The federal agency said the program fails to meet national clean air standards.

The South Coast Air Quality Management District in December adopted revisions to its cap-and-trade pollution credits program, known as Reclaim, involving local refineries, power plants, cement plants and other major industrial facilities. But instead of adopting a staff recommendation for faster and more broad-based reductions in the smog-forming pollutant nitrogen oxide, the district’s board chose a slower pace of reductions favored by the oil industry.

At the time, Western States Petroleum Association President Catherine Reheis-Boyd, said in a statement, “We are pleased the South Coast Air Quality Management District (SCAQMD) Board listened carefully to the concerns of many of the participants in the RECLAIM program … Today’s decision prioritizes strong environmental protections without jeopardizing thousands of jobs and our region’s economic vitality.”

But the vote was met with immediate criticism from environmental groups, which became louder after a new Republican majority of elected officials on the district’s board voted earlier this month to oust Barry Wallerstein, its longtime executive officer.
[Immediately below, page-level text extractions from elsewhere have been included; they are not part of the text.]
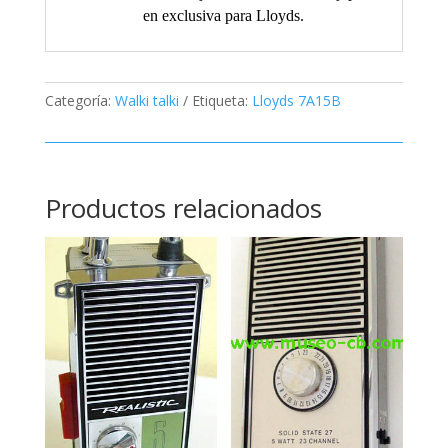
en exclusiva para Lloyds.
Categoría:
Walki talki
Etiqueta:
Lloyds 7A15B
Productos relacionados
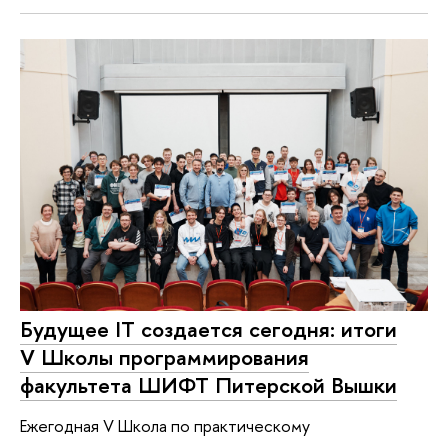
Будущее IT создается сегодня: итоги
V Школы программирования
факультета ШИФТ Питерской Вышки
Ежегодная V Школа по практическому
Last week, the Sierra Club, Natural Resources Defense Council and other environmental groups sued the agency over the December board vote on the Reclaim program.

The EPA ruling, signed Tuesday but not released until late Wednesday, said that information had recently come to light that the Reclaim program was failing to ensure refineries and other industrial plants installed the latest pollution control technologies. The ruling said that an excess supply of pollution reduction credits had depressed prices for those credits, making it far cheaper for companies to buy credits on the open market rather than install the pollution control devices. As a result, the region was failing to meet federal standards for reducing emissions of nitrogen oxide.

The EPA ruling said that in order for pollution controls to be installed and emission reduced enough to meet federal Clean Air Act standards, the emissions cap must be lowered more rapidly, causing prices for pollution reduction credits to rise. It ordered both the state Air Resources Board and the Air Quality Management District to submit new regulations within the next year that ensure compliance with the Clean Air Act.

Late Wednesday, the Western States Petroleum Association said it was reviewing the EPA ruling and would have a statement Thursday morning.